Operate on single-precision values (.s);
Multiply the 16 values in SVE register z30 with those in z31; and
Add the result to the destination register z21.

Tasks

Build Section 1.4’s ASIMD microbenchmarks on A64FX. Benchmark the achievable performance when using the ASIMD kernels on 1-48 cores.

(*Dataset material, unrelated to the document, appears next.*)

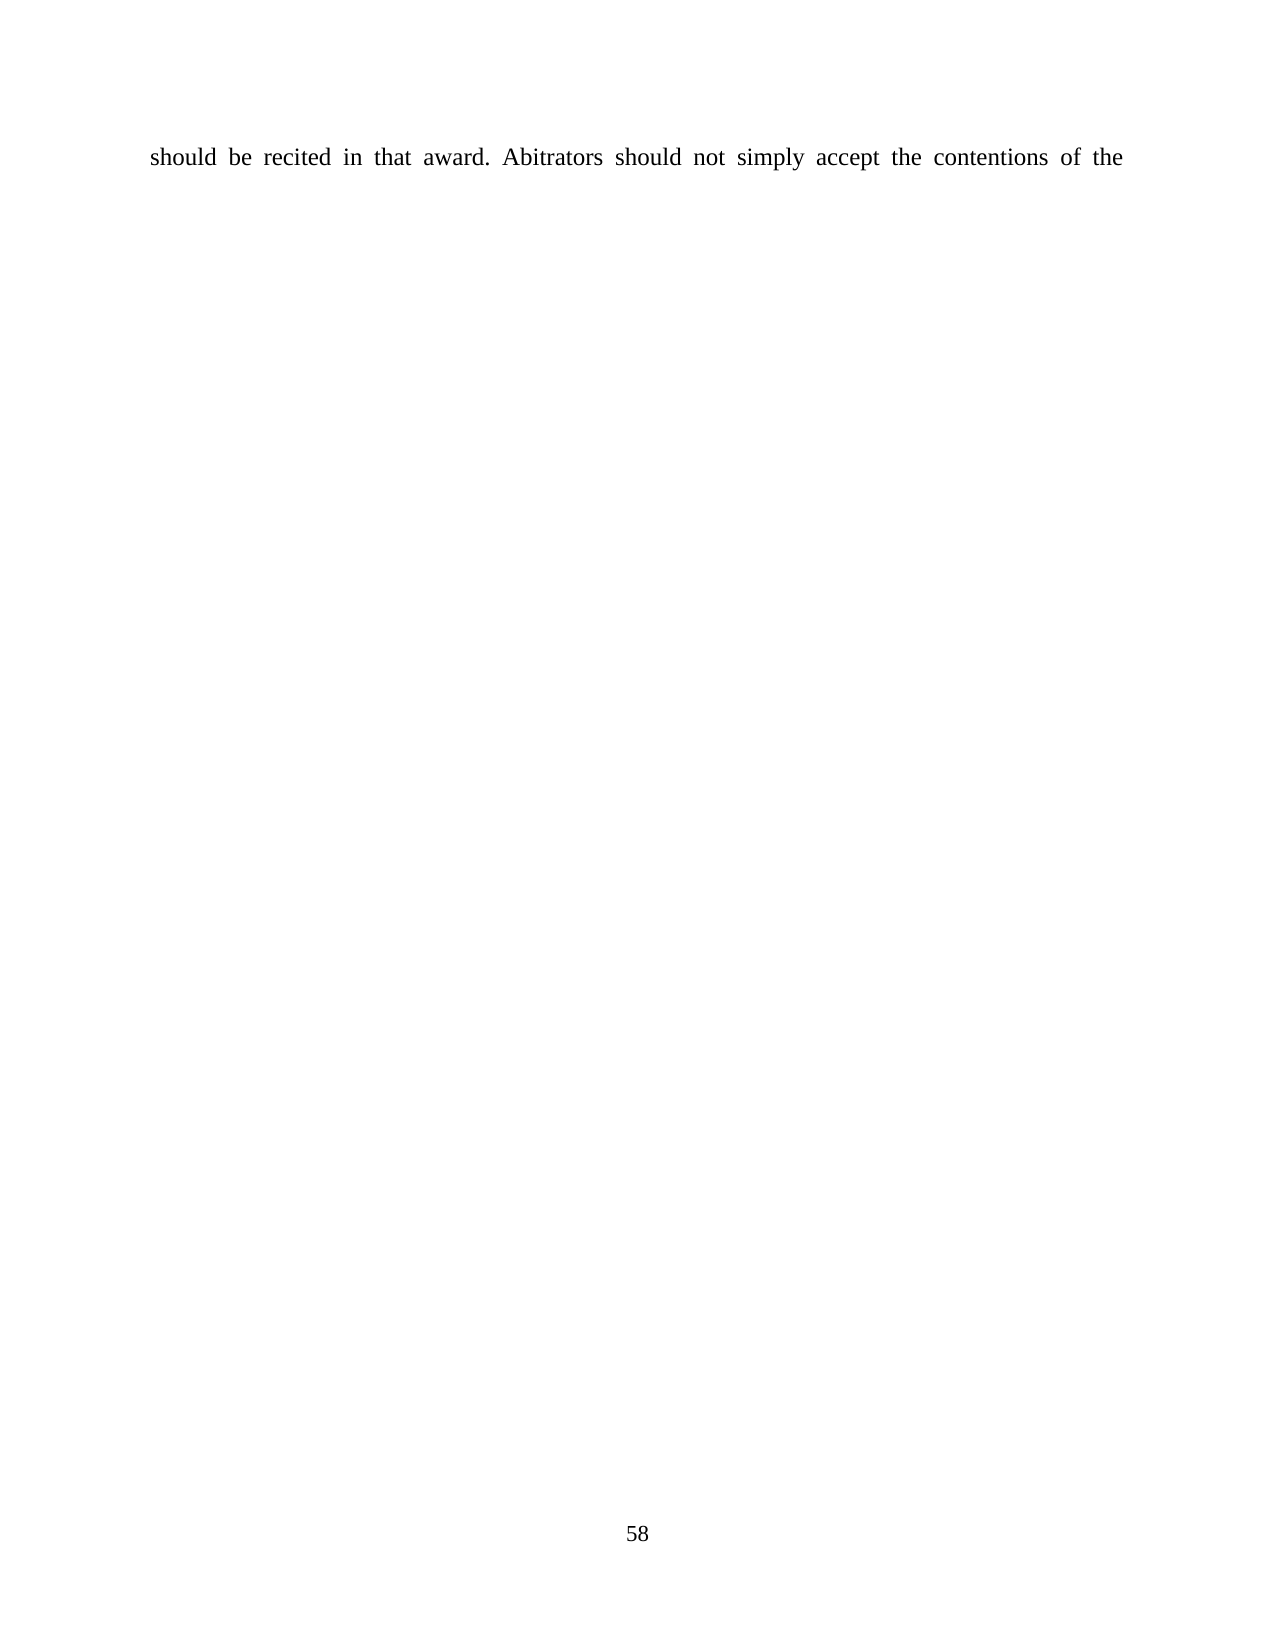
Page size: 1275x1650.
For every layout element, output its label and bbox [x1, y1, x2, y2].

text [89, 142, 1126, 170]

Add two new kernels in kernels/peak_sve_fmla_sp.s and kernels/peak_sve_fmla_dp.s which use single- and double-precision SVE FMLA instructions. Add a new driver in driver_sve.cpp which benchmarks the SVE-based kernels. Benchmark the achievable performance on 1-48 cores.
Plot the sustained floating point performance of your two studies w.r.t. the number of used cores. What do you observe?